How do you shop for petrol in the capital? Is it simply a case of finding the nearest and most convenient service station, or are you influenced by other factors, like a helpful and ever-smiling cashier? Maybe you are amassing an impressive collection of gift tokens in time for Christmas. Perhaps you appreciate the forecourt facilities like the car wash, or the shop selling essential barbecue supplies.

Just possibly though, price may be important. If you don't already look at the cost per litre, perhaps it is time you started to pay attention. London is a unique battleground for petrol retailers, with millions of motorists and thousands of outlets, and a few yards can save a small fortune.

Let's do the sums. A Ford Fiesta holds 42 litres and let's assume you brim the tank once a week. Find a forecourt that undercuts your current favourite by just 1p and over a year you will find an extra pounds 20 in your pocket. But in London you can save as much as 12p per litre.

So why the difference? Well, it is worth remembering that

75 per cent of the cost of petrol is accounted for by tax, half of the remainder is the cost of

production and distribution, which leaves 12.5 per cent for the companies to play with.

Robert Wine at BP said that it and the other companies 'are wholesalers, selling direct to the retailers, who then price according to the competition within their area. This must be true because Mobil refused point blank to talk to us, citing 'competitive reasons for its reluctance to discuss the

London region.

It all boils down to how many service stations there are within a locality, whether the site is on a main road, a dual

carriageway, or buried in the suburbs. At Shell, Andrew Vickers said London was not subject to a particular policy. 'Nationally we simply aim to be competitive.

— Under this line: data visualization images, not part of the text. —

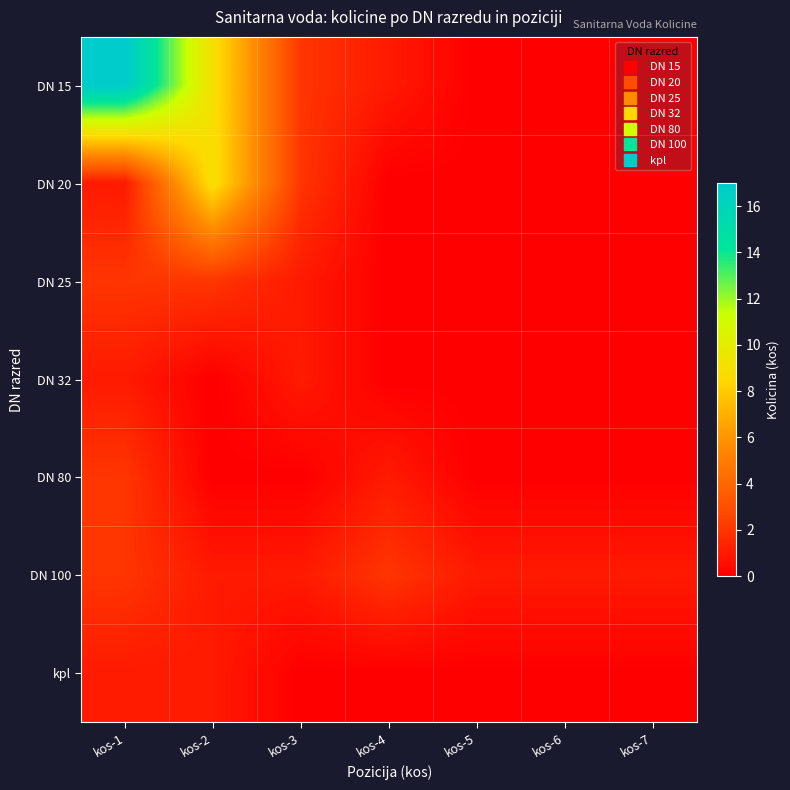

Which series has the widest spread of values?

DN 15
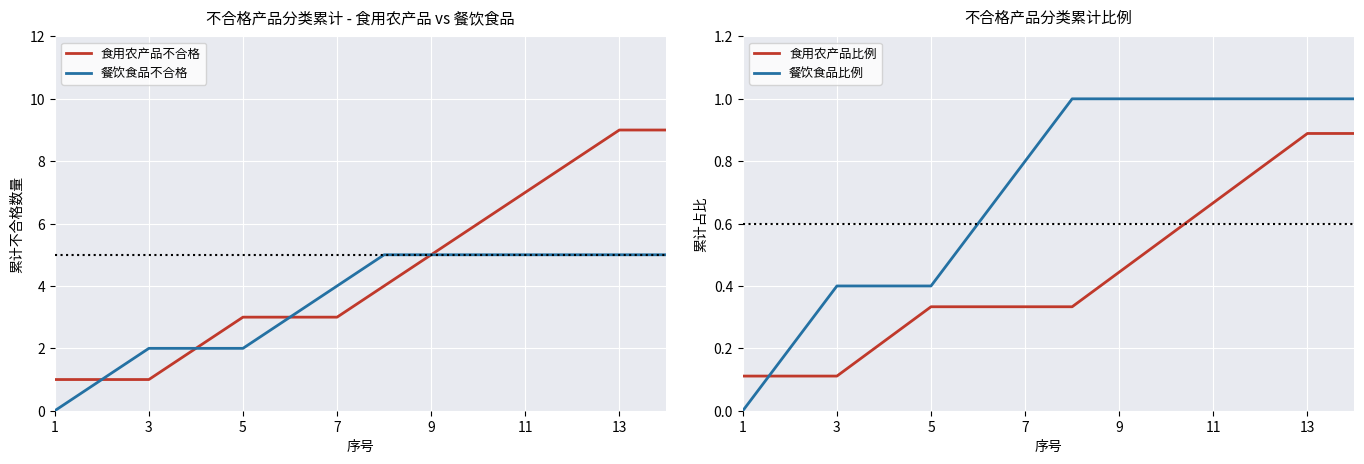

How many categories are shown in the chart?

14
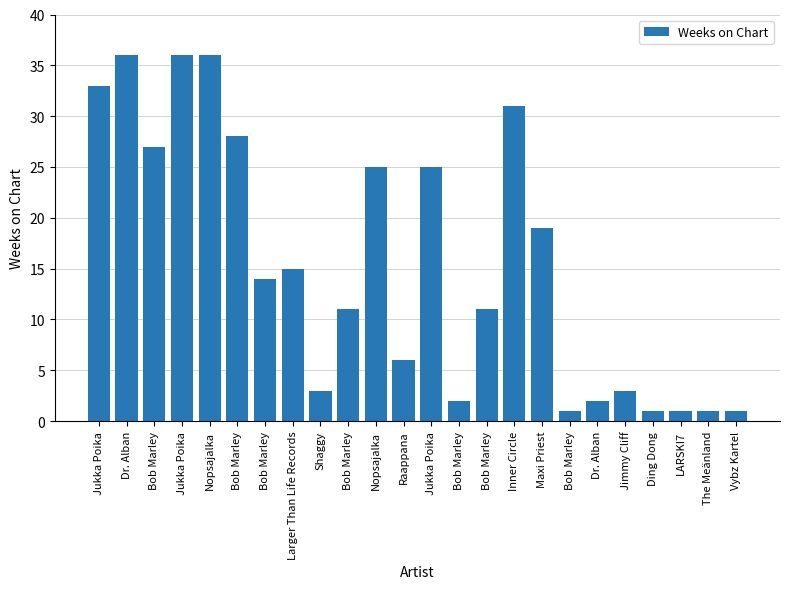

What is the value of the 2nd bar from the left?

36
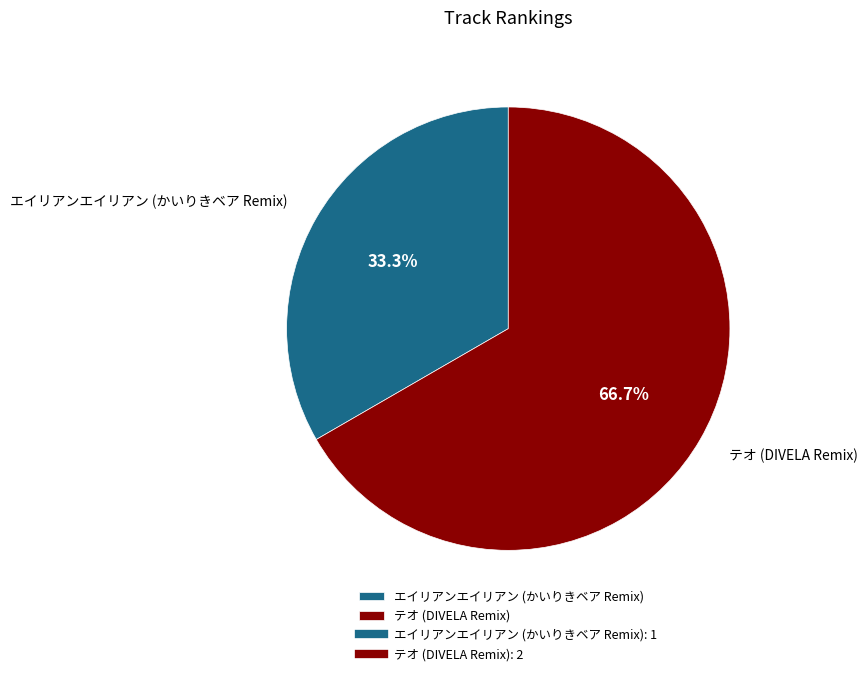

Which slice is the smallest?

エイリアンエイリアン (かいりきベア Remix)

An increasingly important factor and additional profit centre are the extra facilities offered by the service station. Jet's slogan is 'a shop on a forecourt' and Kim Creed stressed that 'we want to be seen as a convenience store with the Jiffy shops generating extra cus-tomers. As for petrol prices, we always aim to be 5p below the major brands.

In this sector the retailer that has made the biggest impact is Tesco. Its aggressive pricing has pleased shoppers and outraged competitors. Accusations that the absence of 'detergents that clean the engine accounted for the price discrepancy were soon rectified by Tesco. In London last month, Tesco took the petrol retailing war a step further by opening two 'Tesco Express independent filling stations. Located in Castelnau, Barnes, and London Road, Thornton Heath, they have combined cheap petrol with superstore prices in the forecourt shop. If you have ever felt ripped-off by a premium-price petrol shop, these new outlets are the answer. It is also reassuring to find out that the Tesco pricing policy is designed 'to be the cheapest, or one of the cheapest in the locality.

To find out how the price of unleaded petrol varied we drove along some of the capital's main routes, jotting down the highs and lows. Starting at the east London end of the North Circular, the dual carriageway approach known as the Southend Road, you could top up at the Texaco station for 50.9p a litre, but on the opposite side of the carriageway Shell was 47.9p. If you were prepared to make a diversion around a couple of roundabouts to save one penny, then on the Chigwell Road accessed by the same roundabout was a Q8 outlet asking 46.9p.

On the North Circular proper, a pattern emerged as the petrol got progressively cheaper. At Chigwell, Mobil pitched in at 51.9p, only to be bettered by BP at 49.4p a little further on. Jet proved its commitment to low prices at Palmers Green.

Its 48.9p set the standard for the subsequent Fina and BP stations to match, but by far the lowest was Tesco, near Brent Cross, at 47.9. Further west, the price settled at 49.9 at Mobil, Texaco and Shell when the North Circular became Gunnersbury Avenue.

Then there was a blip on the scale as a BP station not far from Chiswick roundabout mounted an impressive 46.5. Heading towards central London on the A4, the prices began to climb again: 52.9 at a BP on the

Talgarth Road, then 53.4p at an Elf in Hammersmith and the Euston Road. But the top price went to CYMA, a small independent company opposite the Shaw Theatre, at 57.9p.

On the way out of the West End a clutch of Texaco garages competed with each other at 49.9p, 50.9p and 48.9p, the former just yards apart in

Bethnal Green.

Beyond llford a clutch of petrol stations signalled a small skirmish: Esso 47.9p, Jet 46.9p, Fina 45.9p Esso 45.9p and Texaco 45.9p. So who exactly was responsible for this outbreak? Well, Tesco, located in Goodmayes, seemed to have a lot to do with it.

As a fully paid-up member of the service station spotting society I can confirm that it pays to shop around. It also helps if there are plenty of petrol stations to choose from on a busy main road. Best of all, make sure there's a Tesco nearby.